*TASK INSTRUCTIONS:* Only lines holding the word "middle" should be copied from the material.

=====

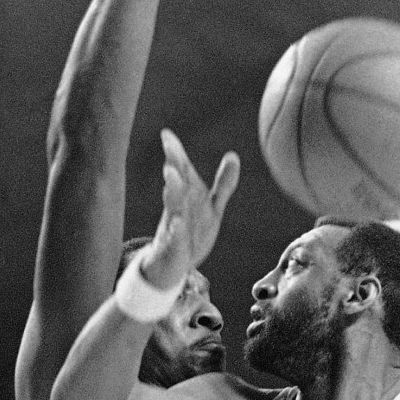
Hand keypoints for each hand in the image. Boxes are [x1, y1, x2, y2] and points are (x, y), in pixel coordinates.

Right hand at [140, 129, 239, 288]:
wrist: (171, 267)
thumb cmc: (192, 232)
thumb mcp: (212, 208)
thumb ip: (223, 184)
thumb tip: (233, 155)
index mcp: (187, 197)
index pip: (181, 171)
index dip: (175, 153)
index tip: (166, 133)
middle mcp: (178, 208)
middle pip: (176, 185)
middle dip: (173, 167)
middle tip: (169, 148)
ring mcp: (174, 227)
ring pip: (173, 208)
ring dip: (172, 192)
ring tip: (170, 176)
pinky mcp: (173, 248)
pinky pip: (175, 239)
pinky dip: (176, 230)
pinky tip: (177, 223)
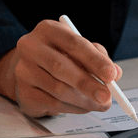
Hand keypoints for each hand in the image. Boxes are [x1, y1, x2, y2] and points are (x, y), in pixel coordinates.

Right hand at [0, 19, 121, 116]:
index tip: (111, 75)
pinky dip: (73, 108)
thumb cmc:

=====

*TASK OUTPUT:*
middle mcp: (178, 208)
middle pip: (176, 185)
middle dip: (173, 167)
middle tip: (169, 148)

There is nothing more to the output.